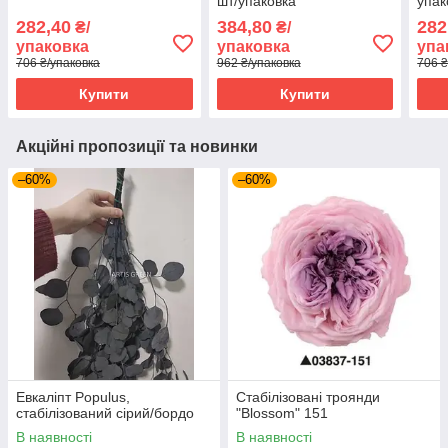
шт/упаковка
упак
282,40
384,80
282
₴/
₴/
упаковка
упаковка
упа
706 ₴/упаковка
962 ₴/упаковка
706 ₴
Купити
Купити
Акційні пропозиції та новинки
–60%
–60%
Евкаліпт Populus,
Стабілізовані троянди
стабілізований сірий/бордо
"Blossom" 151
В наявності
В наявності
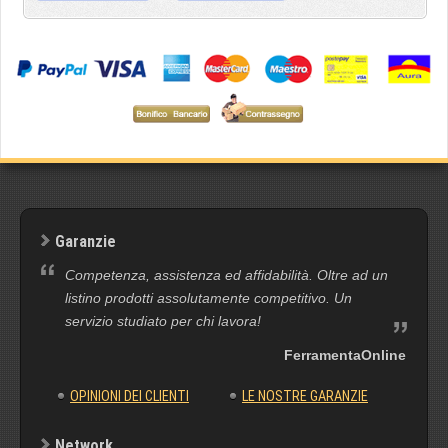
Garanzie
Competenza, assistenza ed affidabilità. Oltre ad un
listino prodotti assolutamente competitivo. Un
servizio studiato per chi lavora!
FerramentaOnline
OPINIONI DEI CLIENTI
LE NOSTRE GARANZIE
Network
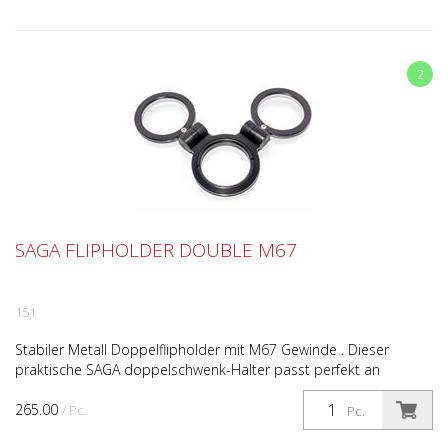
2
SAGA FLIPHOLDER DOUBLE M67
151
Stabiler Metall Doppelflipholder mit M67 Gewinde . Dieser
praktische SAGA doppelschwenk-Halter passt perfekt an
sämtliche Ports mit 67mm Gewinde. Unterwasser Kamera-
265.00
Gehäu...
/ Pc.
Pc.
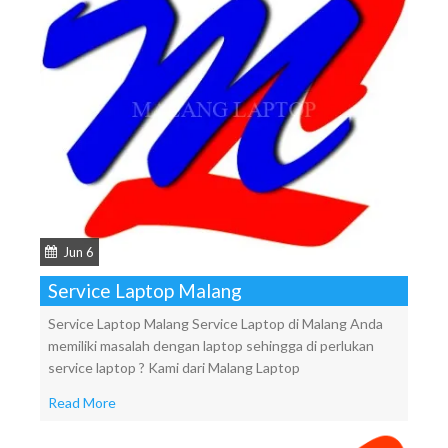
Jun 6
Service Laptop Malang
Service Laptop Malang Service Laptop di Malang Anda
memiliki masalah dengan laptop sehingga di perlukan
service laptop ? Kami dari Malang Laptop
Read More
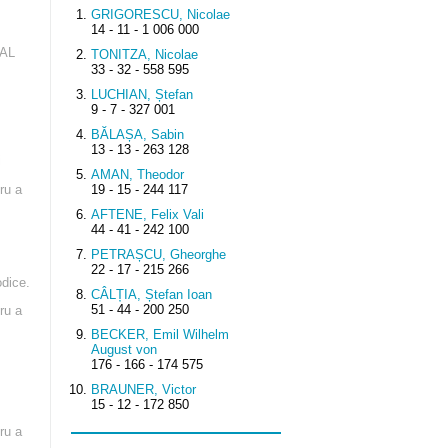
GRIGORESCU, Nicolae
14 - 11 - 1 006 000
NAL
TONITZA, Nicolae
33 - 32 - 558 595
LUCHIAN, Ștefan
9 - 7 - 327 001
BĂLAȘA, Sabin
13 - 13 - 263 128
i
AMAN, Theodor
ru a
19 - 15 - 244 117
AFTENE, Felix Vali
44 - 41 - 242 100
PETRAȘCU, Gheorghe
22 - 17 - 215 266
odice.
CÂLȚIA, Ștefan Ioan
51 - 44 - 200 250
ru a
BECKER, Emil Wilhelm
August von
176 - 166 - 174 575
BRAUNER, Victor
15 - 12 - 172 850
ru a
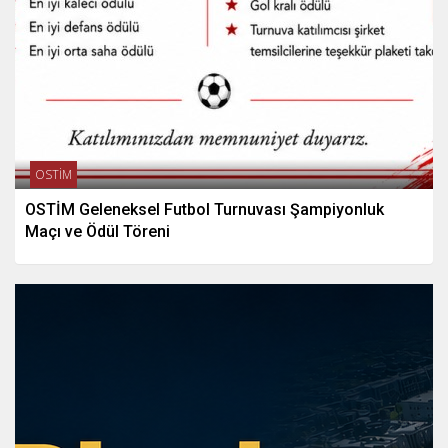
OSTİM
OSTİM Geleneksel Futbol Turnuvası Şampiyonluk
Maçı ve Ödül Töreni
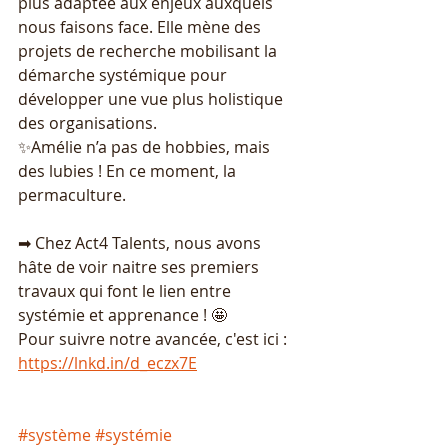
plus adaptée aux enjeux auxquels 
nous faisons face. Elle mène des 
projets de recherche mobilisant la 
démarche systémique pour 
développer une vue plus holistique 
des organisations.
✨Amélie n’a pas de hobbies, mais 
des lubies ! En ce moment, la 
permaculture.
➡ Chez Act4 Talents, nous avons 
hâte de voir naitre ses premiers 
travaux qui font le lien entre 
systémie et apprenance ! 🤩
Pour suivre notre avancée, c'est ici :
https://lnkd.in/d_eczx7E
#système
#systémie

▶ What the task asks: Working from the line that contains "Акційні пропозиції та новинки" to the last line of the listing, please quote each line exactly, pictures excluded.

▶ Answer below:
Акційні пропозиції та новинки
–60%
–60%
Евкаліпт Populus,
Стабілізовані троянди
стабілізований сірий/бордо
"Blossom" 151
В наявності
В наявності
Garanzie
Competenza, assistenza ed affidabilità. Oltre ad un
listino prodotti assolutamente competitivo. Un
servizio studiato per chi lavora!
FerramentaOnline
OPINIONI DEI CLIENTI
LE NOSTRE GARANZIE
Network
2
SAGA FLIPHOLDER DOUBLE M67
151
Stabiler Metall Doppelflipholder mit M67 Gewinde . Dieser
praktische SAGA doppelschwenk-Halter passt perfekt an
sämtliche Ports mit 67mm Gewinde. Unterwasser Kamera-
265.00
Gehäu...
/ Pc.
Pc.
Jun 6
Service Laptop Malang
Service Laptop Malang Service Laptop di Malang Anda
memiliki masalah dengan laptop sehingga di perlukan
service laptop ? Kami dari Malang Laptop
Read More
GRIGORESCU, Nicolae
14 - 11 - 1 006 000
NAL
TONITZA, Nicolae
33 - 32 - 558 595
LUCHIAN, Ștefan
9 - 7 - 327 001
BĂLAȘA, Sabin
13 - 13 - 263 128
i
AMAN, Theodor
ru a
19 - 15 - 244 117
AFTENE, Felix Vali
44 - 41 - 242 100
PETRAȘCU, Gheorghe
22 - 17 - 215 266
odice.
CÂLȚIA, Ștefan Ioan
51 - 44 - 200 250
ru a
BECKER, Emil Wilhelm
August von
176 - 166 - 174 575
BRAUNER, Victor
15 - 12 - 172 850
ru a
OSTİM
OSTİM Geleneksel Futbol Turnuvası Şampiyonluk
Maçı ve Ödül Töreni
plus adaptée aux enjeux auxquels 
nous faisons face. Elle mène des 
projets de recherche mobilisant la 
démarche systémique pour 
développer une vue plus holistique 
des organisations.
✨Amélie n’a pas de hobbies, mais 
des lubies ! En ce moment, la 
permaculture.
➡ Chez Act4 Talents, nous avons 
hâte de voir naitre ses premiers 
travaux qui font le lien entre 
systémie et apprenance ! 🤩
Pour suivre notre avancée, c'est ici :
https://lnkd.in/d_eczx7E
#système
#systémie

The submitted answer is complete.